"Grace à Précision Communication, Les RNS seront diffusées en exclusivité sur la chaine nationale TVM du 26 avril au 6 mai"
Samedi dernier, un regroupement de partis politiques de premier rang se sont réunis pour créer le front pour la sortie de crise. Parmis eux
le MDM de Pierrot Rajaonarivelo, le Monima de Monja Roindefo, le Grad Iloafo de Tovonanahary Rabetsitonta, le CERES de José Rakotomavo, l'AME de Clément Ravaliosaona, l'AREMA, le FIDEM, le HPM, le FRDC. Un document a été annoncé à la presse et prévu pour être rapporté à Pretoria. Interview de José Rakotomavo, un des membres de ce front
Pourrait-on savoir la raison d'être de votre groupement ?
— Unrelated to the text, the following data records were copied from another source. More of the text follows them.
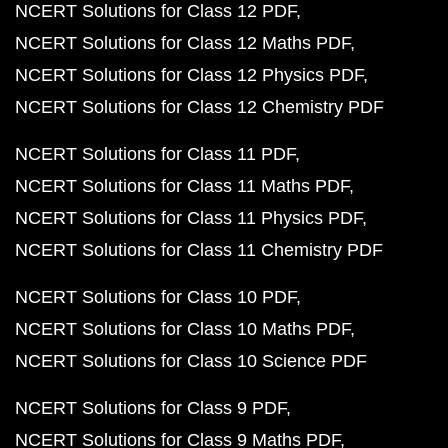
NCERT Solutions for Class 12 PDF
NCERT Solutions for Class 12 Maths PDF
NCERT Solutions for Class 12 Physics PDF
NCERT Solutions for Class 12 Chemistry PDF
NCERT Solutions for Class 11 PDF
NCERT Solutions for Class 11 Maths PDF
NCERT Solutions for Class 11 Physics PDF
NCERT Solutions for Class 11 Chemistry PDF
NCERT Solutions for Class 10 PDF
NCERT Solutions for Class 10 Maths PDF
NCERT Solutions for Class 10 Science PDF
NCERT Solutions for Class 9 PDF
NCERT Solutions for Class 9 Maths PDF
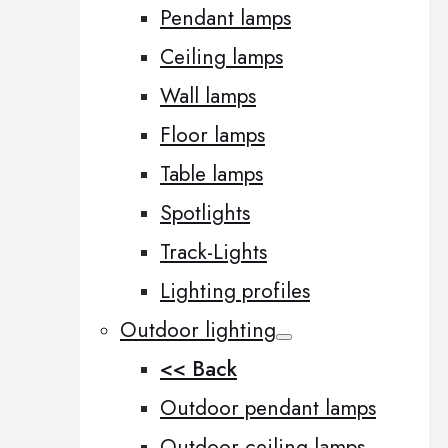
Pendant lamps
Ceiling lamps
Wall lamps
Floor lamps
Table lamps
Spotlights
Track-Lights
Lighting profiles
Outdoor lighting
<< Back
Outdoor pendant lamps
Outdoor ceiling lamps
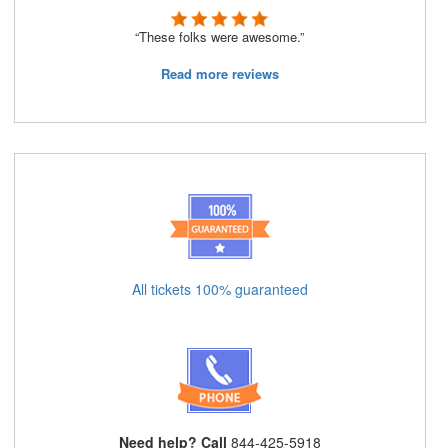
“These folks were awesome.”
Read more reviews
All tickets 100% guaranteed
Need help? Call
844-425-5918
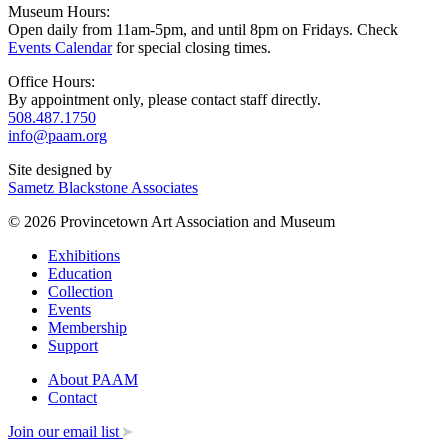
Museum Hours:
Open daily from 11am-5pm, and until 8pm on Fridays. Check
Events Calendar
for special closing times.
Office Hours:
By appointment only, please contact staff directly.
508.487.1750
info@paam.org
Site designed by
Sametz Blackstone Associates
© 2026 Provincetown Art Association and Museum
Exhibitions
Education
Collection
Events
Membership
Support
About PAAM
Contact
Join our email list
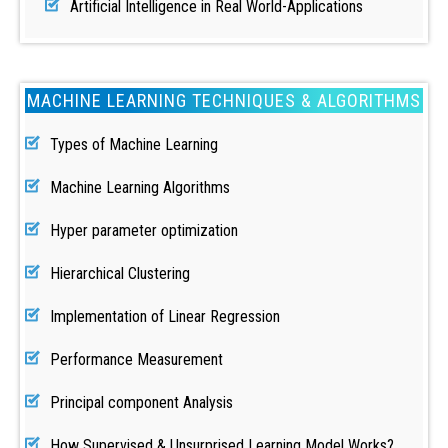
Artificial Intelligence in Real World-Applications
MACHINE LEARNING TECHNIQUES & ALGORITHMS
Types of Machine Learning
Machine Learning Algorithms
Hyper parameter optimization
Hierarchical Clustering
Implementation of Linear Regression
Performance Measurement
Principal component Analysis
How Supervised & Unsurprised Learning Model Works?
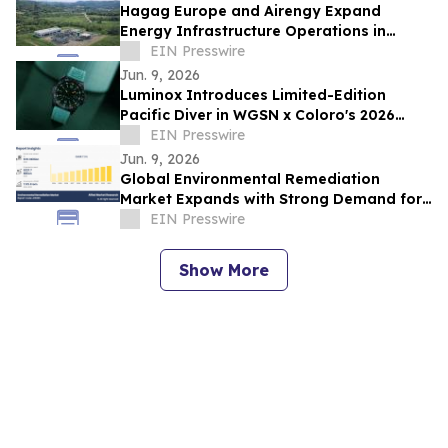
Hagag Europe and Airengy Expand
Energy Infrastructure Operations in
Romania
EIN Presswire
Jun. 9, 2026
Luminox Introduces Limited-Edition
Pacific Diver in WGSN x Coloro's 2026
Color of the Year
EIN Presswire
Jun. 9, 2026
Global Environmental Remediation
Market Expands with Strong Demand for
Soil and Water Cleanup
EIN Presswire
Show More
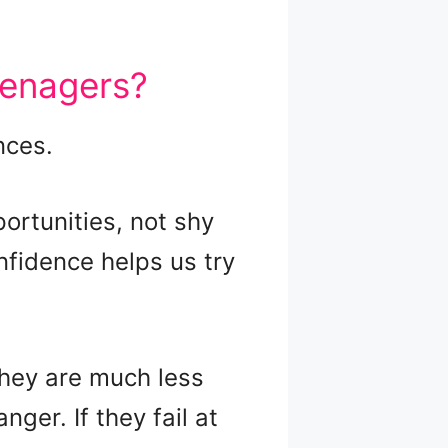
eenagers?
nces.
rtunities, not shy
nfidence helps us try
They are much less
ger. If they fail at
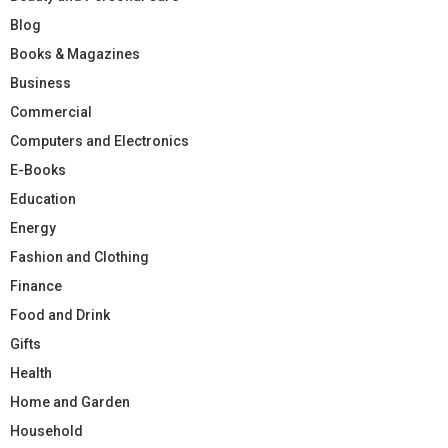
Blog
Books & Magazines
Business
Commercial
Computers and Electronics
E-Books
Education
Energy
Fashion and Clothing
Finance
Food and Drink
Gifts
Health
Home and Garden
Household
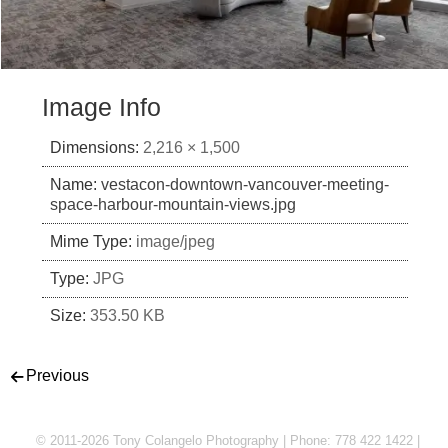
Image Info
Dimensions:
2,216 × 1,500
Name:
vestacon-downtown-vancouver-meeting-
space-harbour-mountain-views.jpg
Mime Type:
image/jpeg
Type:
JPG
Size:
353.50 KB
Post navigation
Previous
© 2011-2026 Tony Colangelo Photography | Phone: 778 422 1422 |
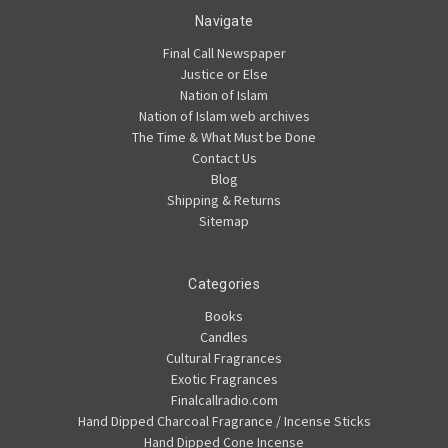
Navigate
Final Call Newspaper
Justice or Else
Nation of Islam
Nation of Islam web archives
The Time & What Must be Done
Contact Us
Blog
Shipping & Returns
Sitemap
Categories
Books
Candles
Cultural Fragrances
Exotic Fragrances
Finalcallradio.com
Hand Dipped Charcoal Fragrance / Incense Sticks
Hand Dipped Cone Incense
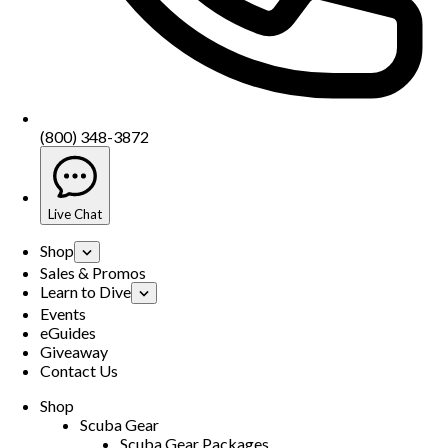
(800) 348-3872
Live Chat
Shop
Sales & Promos
Learn to Dive
Events
eGuides
Giveaway
Contact Us
Shop
Scuba Gear
Scuba Gear Packages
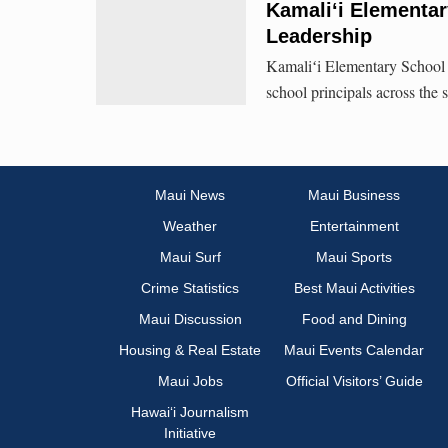
Kamali‘i Elementar
Leadership
Kamaliʻi Elementary School 
school principals across the 
Maui News
Maui Business
Weather
Entertainment
Maui Surf
Maui Sports
Crime Statistics
Best Maui Activities
Maui Discussion
Food and Dining
Housing & Real Estate
Maui Events Calendar
Maui Jobs
Official Visitors’ Guide
Hawai‘i Journalism
Initiative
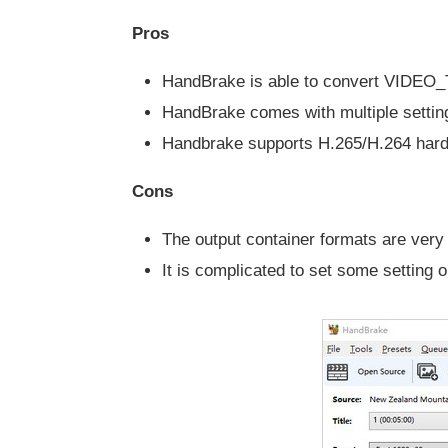
Pros
HandBrake is able to convert VIDEO_
HandBrake comes with multiple setting
Handbrake supports H.265/H.264 hard
Cons
The output container formats are very 
It is complicated to set some setting o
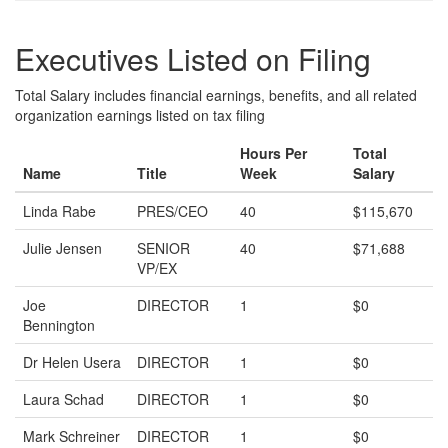
Executives Listed on Filing
Total Salary includes financial earnings, benefits, and all related
organization earnings listed on tax filing
Hours Per
Total
Name
Title
Week
Salary
Linda Rabe
PRES/CEO
40
$115,670
Julie Jensen
SENIOR
40
$71,688
VP/EX
Joe
DIRECTOR
1
$0
Bennington
Dr Helen Usera
DIRECTOR
1
$0
Laura Schad
DIRECTOR
1
$0
Mark Schreiner
DIRECTOR
1
$0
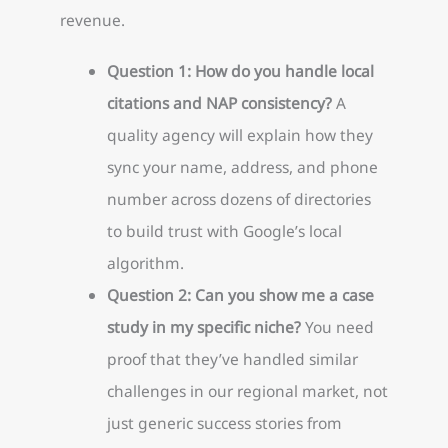
revenue.
Question 1: How do you handle local
citations and NAP consistency?
A
quality agency will explain how they
sync your name, address, and phone
number across dozens of directories
to build trust with Google’s local
algorithm.
Question 2: Can you show me a case
study in my specific niche?
You need
proof that they’ve handled similar
challenges in our regional market, not
just generic success stories from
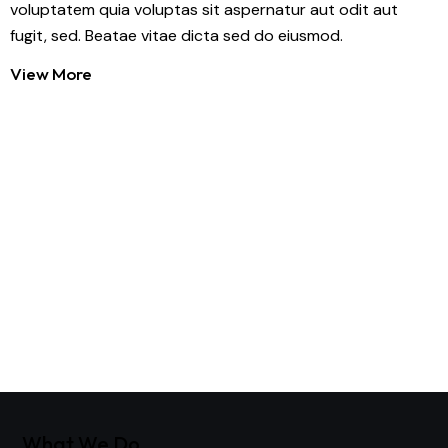
voluptatem quia voluptas sit aspernatur aut odit aut
fugit, sed. Beatae vitae dicta sed do eiusmod.
View More
What We Do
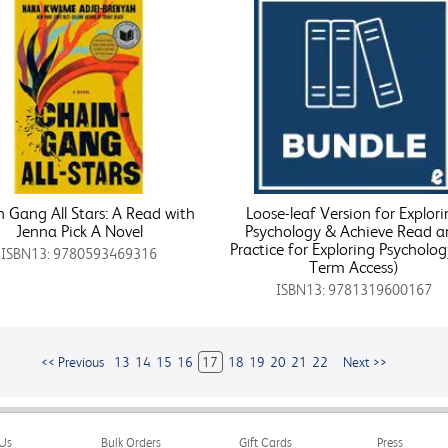
 Gang All Stars: A Read with
Loose-leaf Version for Explor
Jenna Pick A Novel
Psychology & Achieve Read a
Practice for Exploring Psycholog
ISBN13: 9780593469316
Term Access)
ISBN13: 9781319600167
<< Previous
13
14
15
16
17
18
19
20
21
22
Next >>
Us
Bulk Orders
Gift Cards
Press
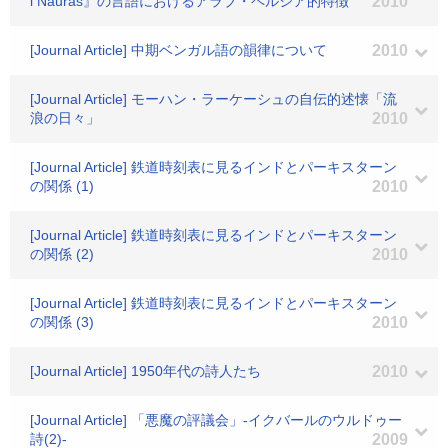
i Nauras』の言語におけるアラブ・ペルシア的特徴
2010
[Journal Article] 中期ベンガル語の韻律について
2010
[Journal Article] モーハン・ラーケーシュの自伝的述懐「流
浪の日々」
2010
[Journal Article] 鉄道時刻表に見るインドとパーキスターン
の関係 (1)
2010
[Journal Article] 鉄道時刻表に見るインドとパーキスターン
の関係 (2)
2010
[Journal Article] 鉄道時刻表に見るインドとパーキスターン
の関係 (3)
2010
[Journal Article] 1950年代の詩人たち
2010
[Journal Article] 「悪魔の評議会」-イクバールのウルドゥー
詩(2)-
2009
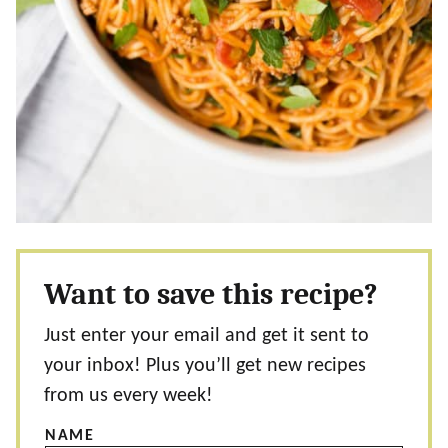
Want to save this recipe?
Just enter your email and get it sent to
your inbox! Plus you’ll get new recipes
from us every week!
NAME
Des membres de la société civile et des membres de la société économique ont constaté que la gestion des affaires nationales est bloquée. Aussi, nous avons décidé de se concerter pour voir comment faire pour avancer les choses. Des accords politiques ont été signés dont la charte de Maputo, l'acte additionnel d'Addis Abeba mais à chaque fois que ces accords devraient être appliqués, il y a toujours blocage.
Comment allez-vous présenter la sortie de crise ?
Cette rencontre de Pretoria peut être une porte de sortie car la population n'en pouvait plus. Le coût de la vie, l'inflation, l'insécurité,… personne ne veut rester longtemps dans cette situation. Donc, c'est la motivation des groupes qui se réunissent actuellement, sortir le pays de la crise. Pour cela, les partis, groupement, de même ou d'opinion divergente, se sont convenus de mettre en place un manifeste pour la sortie de crise.
Y a-t-il une raison particulière à la rencontre de ce jour ?
Cet après midi a été consacré pour la signature de ce manifeste après 4 semaines de travail. Nous ne sommes pas tous représentés ici ce jour mais vu le caractère urgent de la chose, les autres signataires nous rattraperont en cours. Pour l'heure, nous préparons ce document pour être rapporté à Pretoria dans les jours qui viennent. Parmi les points traités dans ce manifeste, il y a le respect des droits de l'homme, la liberté d'expression, l'Etat de droit,…
Est-ce que votre manifeste s'adresse uniquement aux médiateurs ?
Dans notre démarche, nous nous adressons aussi aux forces de l'ordre. Et cela pendant les périodes d'exécution des accords politiques établis à l'extérieur ou à Madagascar. Que l'armée devient une force d'application et le garant de l'exécution des accords politiques signés.
En cas d'échec de Pretoria, est-ce que le Front s'arrêtera là ?
En cas d'échec des rencontres à l'extérieur, nous restons toujours une force politique et sociale œuvrant dans la résolution de la crise. Nos actions vont se poursuivre suivant une dynamique de sortie de crise et donc nous allons nous préparer pour cela.